Meski dengan agak tertatih dan kesulitan karena jujur saja, Jinan belum biasa memegang satu tangan karena tangan yang lain memegang tongkat. Tampaknya dia cukup bersemangat karena hal itu. Alaska sudah melakukan banyak hal untuknya, meski mungkin lelaki itu tidak menyadari bahwa perbuatan kecilnya begitu berpengaruh di hidup Jinan. Mungkin dari luar orang-orang melihat Alaska lelaki yang cuek, pemarah, dan tidak sabaran—meski kadang-kadang iya. Tapi sebenarnya, Alaska begitu sabar dan hati-hati. Mengenal Alaska belakangan ini dengan cukup intens, membuatnya sedikit-sedikit mengerti tentang cowok itu.
Jinan meringis kecil ketika lengan dekat pergelangan tangannya menyentuh wajan yang panas sekali. Ia mematikan kompor dan meniup-niup kecil tangannya untuk menghilangkan rasa panas yang percuma. Kulitnya sudah telanjur memerah. Ia menggigit bibir kecil, lalu mengibas-ibaskan tangan.
Kompor kembali dinyalakan dan dengan hati-hati ia memanggang roti selanjutnya. Huft ... untuk mood-nya sedang baik pagi ini, kalo tidak mungkin dia akan kesal dan berhenti. Potongan-potongan roti itu selesai disajikan ke atas piring tepat ketika Alasa masuk melalui ruang tamu dan sampai di dapur.
"Alaska!" seru Jinan. "Ayo kita sarapan!"
Alaska memandangi dua piring roti panggang telur dan daging, dua gelas susu, lalu wajan yang di atas kompor, terakhir pada Jinan yang tersenyum lebar menunggunya. "Lo masak?"
Jinan nyengir. "Cuma roti..."
Alaska mendekat. "Kan gue bilang jangan aneh-aneh, nanti kalo ada apa-apa gimana?"
"Gue gapapa, Al. Kan cuma masak roti gini doang? Sekalian biar dilatih terus kaki gue."
Alaska menghela napas. "Masalahnya kita belum kontrol.

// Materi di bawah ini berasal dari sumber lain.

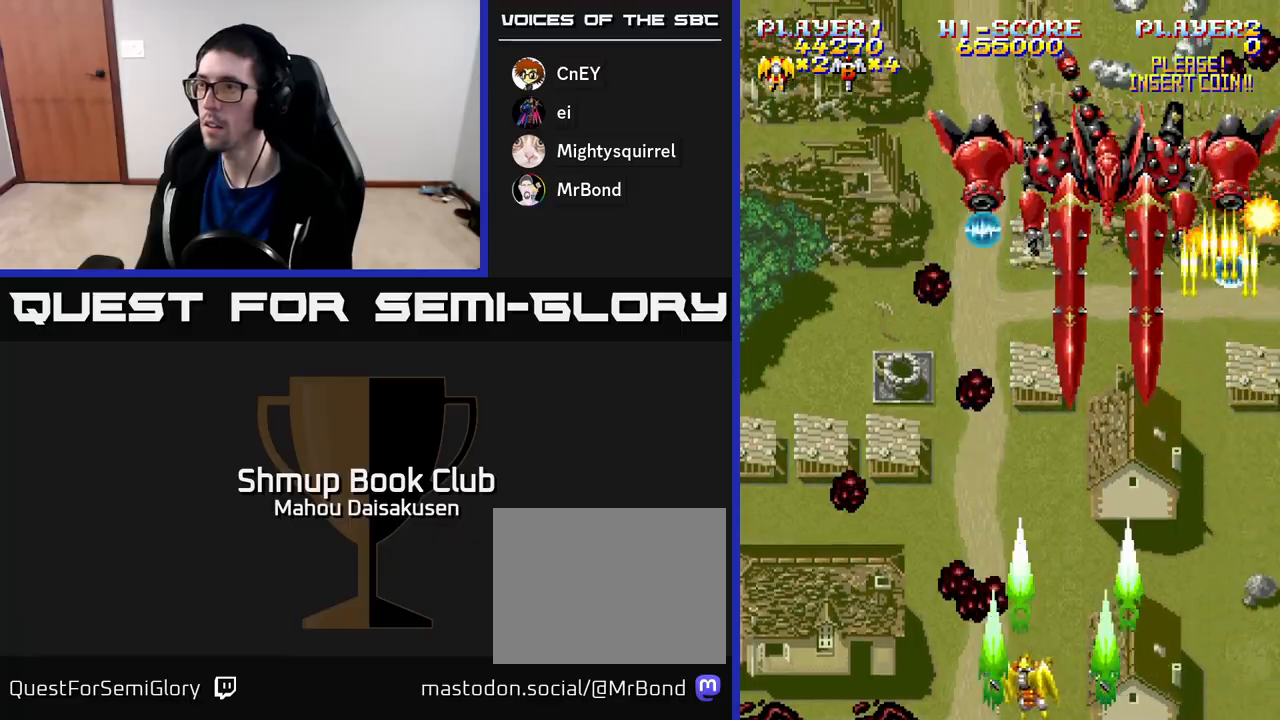
{"buttons": ["A", "DPAD_DOWN", "DPAD_RIGHT"], "right_stick": "center", "events": [[83, "DPAD_LEFT", "up"], [100, "DPAD_RIGHT", "down"], [317, "DPAD_RIGHT", "up"], [333, "DPAD_LEFT", "down"], [483, "DPAD_DOWN", "down"], [483, "DPAD_LEFT", "up"], [500, "DPAD_RIGHT", "down"]]}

Kalo terjadi sesuatu sama kaki lo, nanti repot. "
Jinan tertawa kecil. "Nggak bakal kok, gue oke banget. Sini, ayoo."
Alaska mau tidak mau, menurut untuk duduk di meja makan dan mengambil tempat di hadapan Jinan. Gadis itu tampak riang dan menyuruhnya mencoba, meski Alaska masih tidak tertarik buat sarapan. Melihat gadis itu antusias, Alaska meraih dan menggigit kecil.
"Gimanaaa? Enak kann?" tanya Jinan menunggu reaksinya.

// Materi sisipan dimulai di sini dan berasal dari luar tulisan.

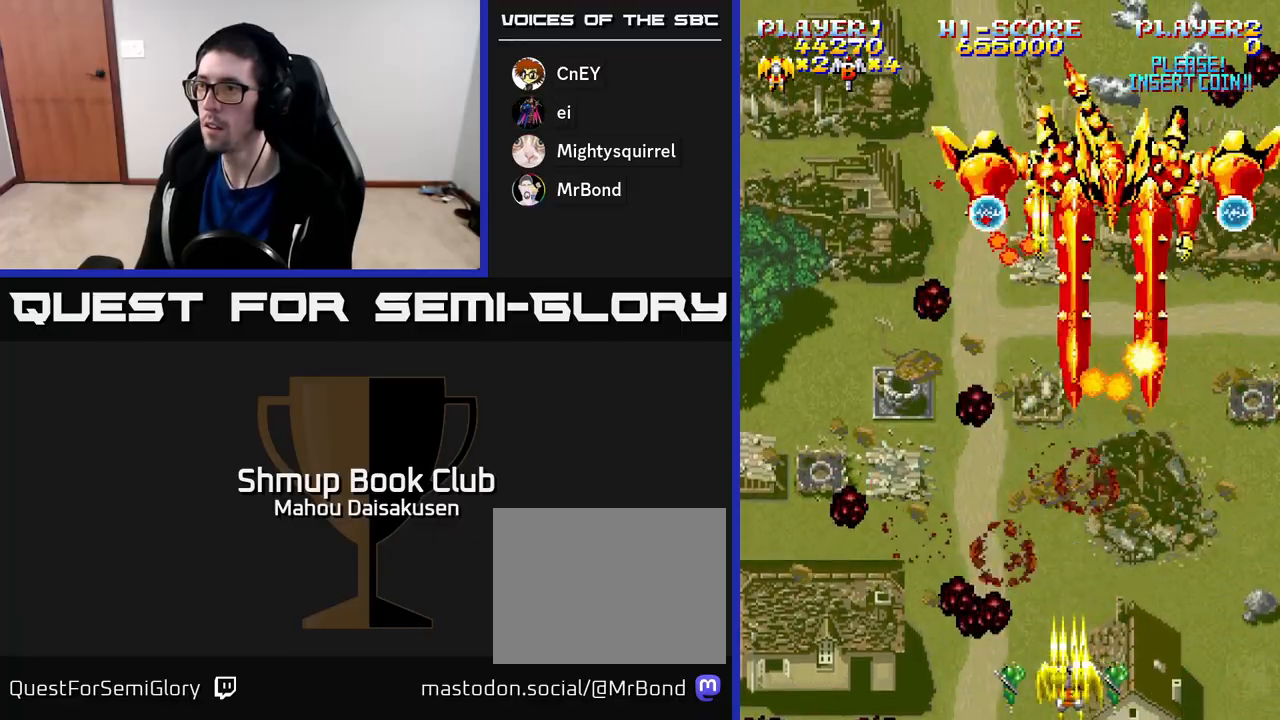
{"buttons": ["A", "DPAD_LEFT"], "right_stick": "center", "events": [[167, "DPAD_DOWN", "up"], [350, "DPAD_RIGHT", "up"], [367, "DPAD_LEFT", "down"]]}
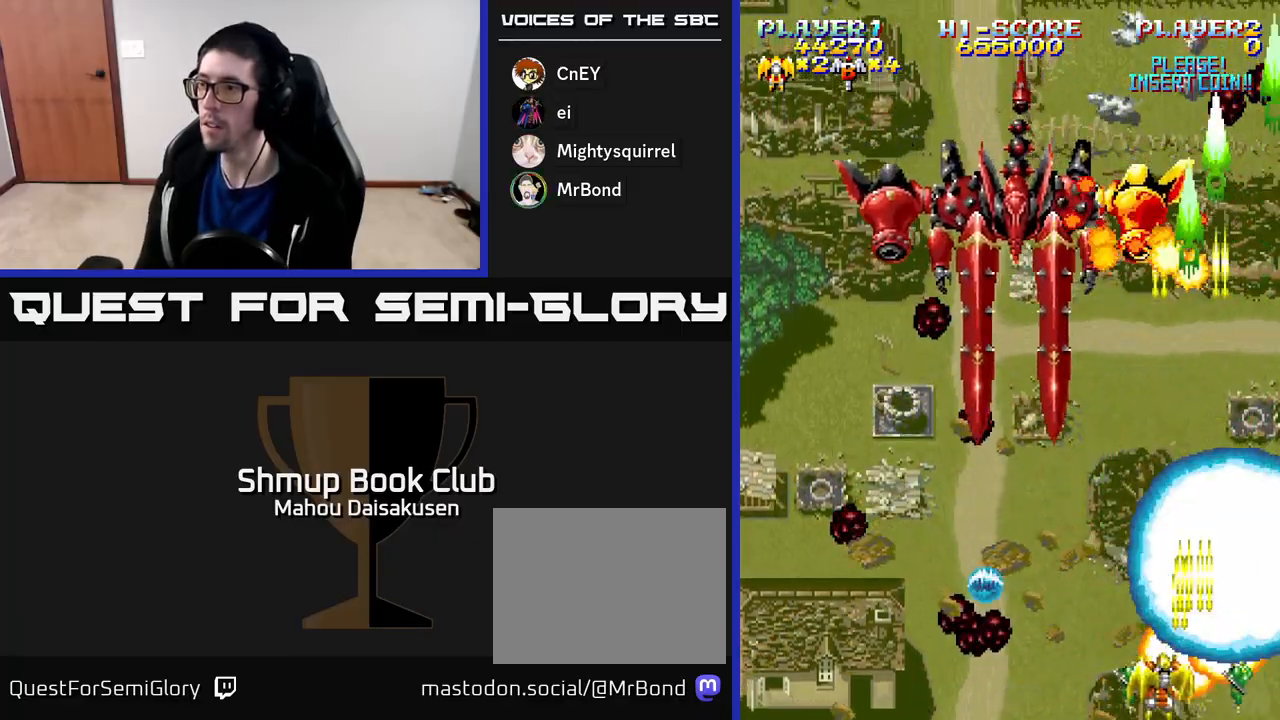
{"buttons": ["A", "DPAD_DOWN", "DPAD_RIGHT"], "right_stick": "center", "events": [[150, "DPAD_LEFT", "up"], [183, "DPAD_RIGHT", "down"], [200, "DPAD_RIGHT", "up"], [200, "DPAD_UP", "down"], [450, "DPAD_RIGHT", "down"], [450, "DPAD_UP", "up"], [483, "DPAD_DOWN", "down"]]}
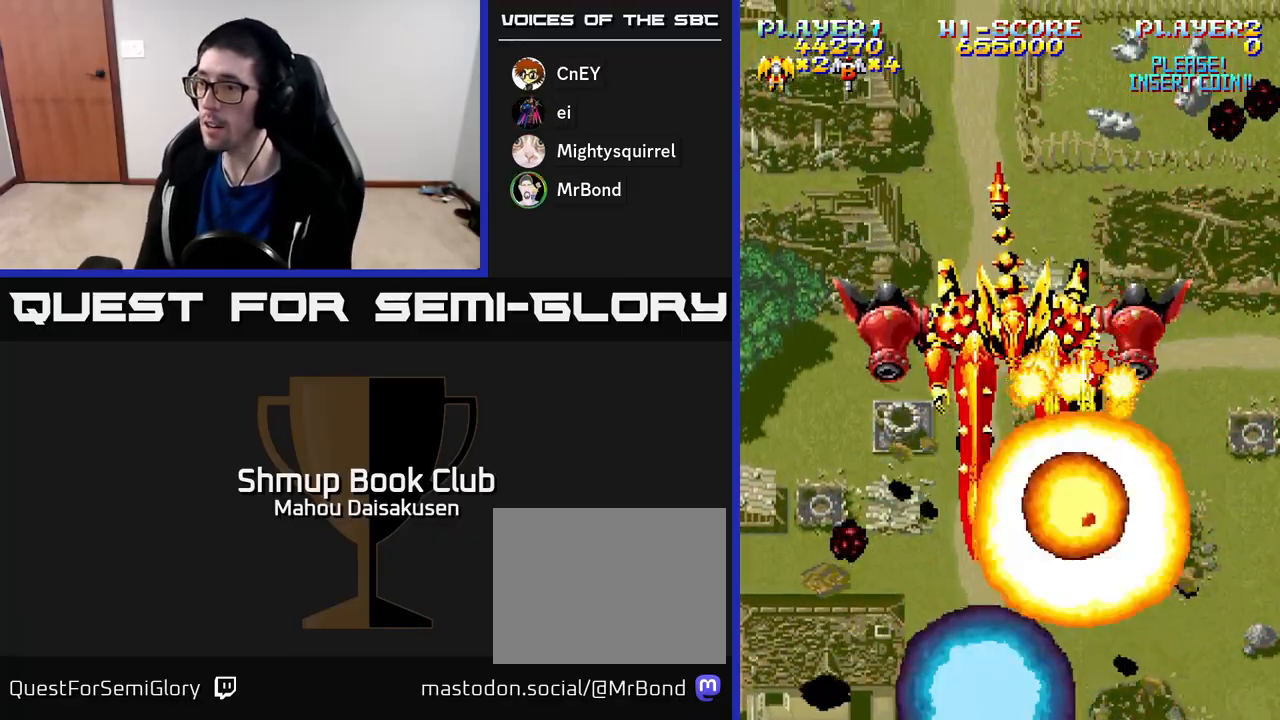
{"buttons": ["A"], "right_stick": "center", "events": [[300, "DPAD_RIGHT", "up"], [367, "DPAD_DOWN", "up"]]}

Alaska mengangguk kecil. Membuat Jinan makin antusias dan ikut memakan sarapannya. Melihat gadis itu riang, rasanya berbanding terbalik dengan waktu gadis itu menangis-nangis di pelukannya. Berbanding terbalik juga dengan sikap kikuknya dulu. Jinan lebih suka menunduk dan menghalau sebagian wajahnya dengan rambut. Tapi sekarang, di hadapannya Jinan bahkan tidak segan menunjukan sikap manja.
Mungkin karena hal itu tidak pernah dia dapatkan ketika masih kecil, dan kebetulan Alaska bisa memperlakukannya seperti anak kecil. Jinan merasa begitu dijaga, dilindungi, dan percaya bahwa Alaska adalah salah satu orang yang tidak mungkin akan menyakitinya. Alaska menunduk memandangi roti daging itu.
Merapalkan dalam hati, jika yang dilakukannya selama ini untuk Jinan hanyalah sebatas peduli. Dia peduli kepada Jinan karena tidak ada siapa pun di sisinya, sama seperti Alaska yang peduli pada Key—keponakannya. Berada di antara dua orang ini menjadikan Alaska sebagai laki-laki yang bisa melindungi.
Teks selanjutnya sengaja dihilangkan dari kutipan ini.